> **EXTRACTED RECORDS**

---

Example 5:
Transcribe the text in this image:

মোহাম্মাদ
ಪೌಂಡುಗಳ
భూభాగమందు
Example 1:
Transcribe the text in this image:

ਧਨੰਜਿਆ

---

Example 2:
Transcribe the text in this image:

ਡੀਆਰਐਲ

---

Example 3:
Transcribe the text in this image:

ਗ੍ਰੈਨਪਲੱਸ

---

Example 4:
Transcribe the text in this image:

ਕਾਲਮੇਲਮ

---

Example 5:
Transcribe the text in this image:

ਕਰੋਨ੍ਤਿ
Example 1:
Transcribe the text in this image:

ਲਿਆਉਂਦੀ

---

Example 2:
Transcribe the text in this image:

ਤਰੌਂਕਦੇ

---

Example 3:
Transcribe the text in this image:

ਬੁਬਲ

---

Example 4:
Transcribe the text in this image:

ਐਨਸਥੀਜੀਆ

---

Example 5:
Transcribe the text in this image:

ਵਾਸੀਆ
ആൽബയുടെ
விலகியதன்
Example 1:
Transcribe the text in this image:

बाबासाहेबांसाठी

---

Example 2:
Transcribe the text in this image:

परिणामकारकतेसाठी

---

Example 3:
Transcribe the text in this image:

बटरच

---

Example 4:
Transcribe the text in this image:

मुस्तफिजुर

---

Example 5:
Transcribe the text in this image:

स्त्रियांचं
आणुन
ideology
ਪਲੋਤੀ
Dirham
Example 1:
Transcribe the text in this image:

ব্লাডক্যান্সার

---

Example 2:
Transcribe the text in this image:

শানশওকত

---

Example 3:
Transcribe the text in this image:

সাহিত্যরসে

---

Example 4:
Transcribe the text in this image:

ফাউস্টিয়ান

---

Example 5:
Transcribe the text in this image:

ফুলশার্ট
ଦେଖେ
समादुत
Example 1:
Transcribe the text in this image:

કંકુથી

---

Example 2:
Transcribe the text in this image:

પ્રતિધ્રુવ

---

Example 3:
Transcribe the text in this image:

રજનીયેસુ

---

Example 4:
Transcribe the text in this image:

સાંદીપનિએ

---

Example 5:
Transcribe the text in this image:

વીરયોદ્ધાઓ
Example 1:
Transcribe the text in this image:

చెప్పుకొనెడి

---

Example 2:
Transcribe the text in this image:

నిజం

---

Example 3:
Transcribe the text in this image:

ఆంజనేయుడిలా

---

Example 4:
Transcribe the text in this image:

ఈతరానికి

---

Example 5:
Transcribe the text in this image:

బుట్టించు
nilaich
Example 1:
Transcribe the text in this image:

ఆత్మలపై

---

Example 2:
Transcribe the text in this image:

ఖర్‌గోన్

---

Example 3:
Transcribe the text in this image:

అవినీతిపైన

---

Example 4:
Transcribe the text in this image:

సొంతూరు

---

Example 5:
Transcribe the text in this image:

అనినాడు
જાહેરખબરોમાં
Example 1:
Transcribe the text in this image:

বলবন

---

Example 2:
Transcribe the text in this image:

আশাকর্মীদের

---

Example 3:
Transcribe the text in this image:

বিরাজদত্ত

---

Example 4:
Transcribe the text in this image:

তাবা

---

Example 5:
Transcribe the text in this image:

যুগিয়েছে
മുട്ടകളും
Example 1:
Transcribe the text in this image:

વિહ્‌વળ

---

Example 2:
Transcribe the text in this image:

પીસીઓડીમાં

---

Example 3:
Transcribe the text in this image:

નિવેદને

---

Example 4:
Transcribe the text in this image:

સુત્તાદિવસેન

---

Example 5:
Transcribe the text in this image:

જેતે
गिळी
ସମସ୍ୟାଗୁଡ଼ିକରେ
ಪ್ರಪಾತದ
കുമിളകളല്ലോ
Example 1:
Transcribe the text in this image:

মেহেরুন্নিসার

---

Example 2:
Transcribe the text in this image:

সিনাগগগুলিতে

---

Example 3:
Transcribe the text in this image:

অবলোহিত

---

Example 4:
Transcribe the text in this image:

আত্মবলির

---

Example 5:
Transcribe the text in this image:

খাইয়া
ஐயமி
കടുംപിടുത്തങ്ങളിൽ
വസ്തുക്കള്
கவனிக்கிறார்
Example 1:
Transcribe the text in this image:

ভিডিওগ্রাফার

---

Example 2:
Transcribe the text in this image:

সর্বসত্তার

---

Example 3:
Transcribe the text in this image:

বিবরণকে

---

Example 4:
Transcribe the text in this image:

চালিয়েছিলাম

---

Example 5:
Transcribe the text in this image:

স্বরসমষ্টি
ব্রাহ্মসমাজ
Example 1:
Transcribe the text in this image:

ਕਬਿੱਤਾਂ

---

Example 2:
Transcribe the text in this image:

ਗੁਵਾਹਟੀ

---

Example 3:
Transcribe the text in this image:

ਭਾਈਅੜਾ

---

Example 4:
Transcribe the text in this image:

> **TASK ITEM**
Print every line of the listing shown above, exactly.

> **WRITTEN SOLUTION**
---

Example 5:
Transcribe the text in this image:

মোহাম্মাদ
ಪೌಂಡುಗಳ
భూభాగమందు
Example 1:
Transcribe the text in this image:

ਧਨੰਜਿਆ

---

Example 2:
Transcribe the text in this image:

ਡੀਆਰਐਲ

---

Example 3:
Transcribe the text in this image:

ਗ੍ਰੈਨਪਲੱਸ

---

Example 4:
Transcribe the text in this image:

ਕਾਲਮੇਲਮ

---

Example 5:
Transcribe the text in this image:

ਕਰੋਨ੍ਤਿ
Example 1:
Transcribe the text in this image:

ਲਿਆਉਂਦੀ

---

Example 2:
Transcribe the text in this image:

ਤਰੌਂਕਦੇ

---

Example 3:
Transcribe the text in this image:

ਬੁਬਲ

---

Example 4:
Transcribe the text in this image:

ਐਨਸਥੀਜੀਆ

---

Example 5:
Transcribe the text in this image:

ਵਾਸੀਆ
ആൽബയുടെ
விலகியதன்
Example 1:
Transcribe the text in this image:

बाबासाहेबांसाठी

---

Example 2:
Transcribe the text in this image:

परिणामकारकतेसाठी

---

Example 3:
Transcribe the text in this image:

बटरच

---

Example 4:
Transcribe the text in this image:

मुस्तफिजुर

---

Example 5:
Transcribe the text in this image:

स्त्रियांचं
आणुन
ideology
ਪਲੋਤੀ
Dirham
Example 1:
Transcribe the text in this image:

ব্লাডক্যান্সার

---

Example 2:
Transcribe the text in this image:

শানশওকত

---

Example 3:
Transcribe the text in this image:

সাহিত্যরসে

---

Example 4:
Transcribe the text in this image:

ফাউস্টিয়ান

---

Example 5:
Transcribe the text in this image:

ফুলশার্ট
ଦେଖେ
समादुत
Example 1:
Transcribe the text in this image:

કંકુથી

---

Example 2:
Transcribe the text in this image:

પ્રતિધ્રુવ

---

Example 3:
Transcribe the text in this image:

રજનીયેસુ

---

Example 4:
Transcribe the text in this image:

સાંદીપનિએ

---

Example 5:
Transcribe the text in this image:

વીરયોદ્ધાઓ
Example 1:
Transcribe the text in this image:

చెప్పుకొనెడి

---

Example 2:
Transcribe the text in this image:

నిజం

---

Example 3:
Transcribe the text in this image:

ఆంజనేయుడిలా

---

Example 4:
Transcribe the text in this image:

ఈతరానికి

---

Example 5:
Transcribe the text in this image:

బుట్టించు
nilaich
Example 1:
Transcribe the text in this image:

ఆత్మలపై

---

Example 2:
Transcribe the text in this image:

ఖర్‌గోన్

---

Example 3:
Transcribe the text in this image:

అవినీతిపైన

---

Example 4:
Transcribe the text in this image:

సొంతూరు

---

Example 5:
Transcribe the text in this image:

అనినాడు
જાહેરખબરોમાં
Example 1:
Transcribe the text in this image:

বলবন

---

Example 2:
Transcribe the text in this image:

আশাকর্মীদের

---

Example 3:
Transcribe the text in this image:

বিরাজদত্ত

---

Example 4:
Transcribe the text in this image:

তাবা

---

Example 5:
Transcribe the text in this image:

যুগিয়েছে
മുട്ടകളും
Example 1:
Transcribe the text in this image:

વિહ્‌વળ

---

Example 2:
Transcribe the text in this image:

પીસીઓડીમાં

---

Example 3:
Transcribe the text in this image:

નિવેદને

---

Example 4:
Transcribe the text in this image:

સુત્તાદિવસેન

---

Example 5:
Transcribe the text in this image:

જેતે
गिळी
ସମସ୍ୟାଗୁଡ଼ିକରେ
ಪ್ರಪಾತದ
കുമിളകളല്ലോ
Example 1:
Transcribe the text in this image:

মেহেরুন্নিসার

---

Example 2:
Transcribe the text in this image:

সিনাগগগুলিতে

---

Example 3:
Transcribe the text in this image:

অবলোহিত

---

Example 4:
Transcribe the text in this image:

আত্মবলির

---

Example 5:
Transcribe the text in this image:

খাইয়া
ஐயமி
കടുംപിടുത്തങ്ങളിൽ
വസ്തുക്കള്
கவனிக்கிறார்
Example 1:
Transcribe the text in this image:

ভিডিওগ্রাফার

---

Example 2:
Transcribe the text in this image:

সর্বসত্তার

---

Example 3:
Transcribe the text in this image:

বিবরণকে

---

Example 4:
Transcribe the text in this image:

চালিয়েছিলাম

---

Example 5:
Transcribe the text in this image:

স্বরসমষ্টি
ব্রাহ্মসমাজ
Example 1:
Transcribe the text in this image:

ਕਬਿੱਤਾਂ

---

Example 2:
Transcribe the text in this image:

ਗੁਵਾਹਟੀ

---

Example 3:
Transcribe the text in this image:

ਭਾਈਅੜਾ

---

Example 4:
Transcribe the text in this image:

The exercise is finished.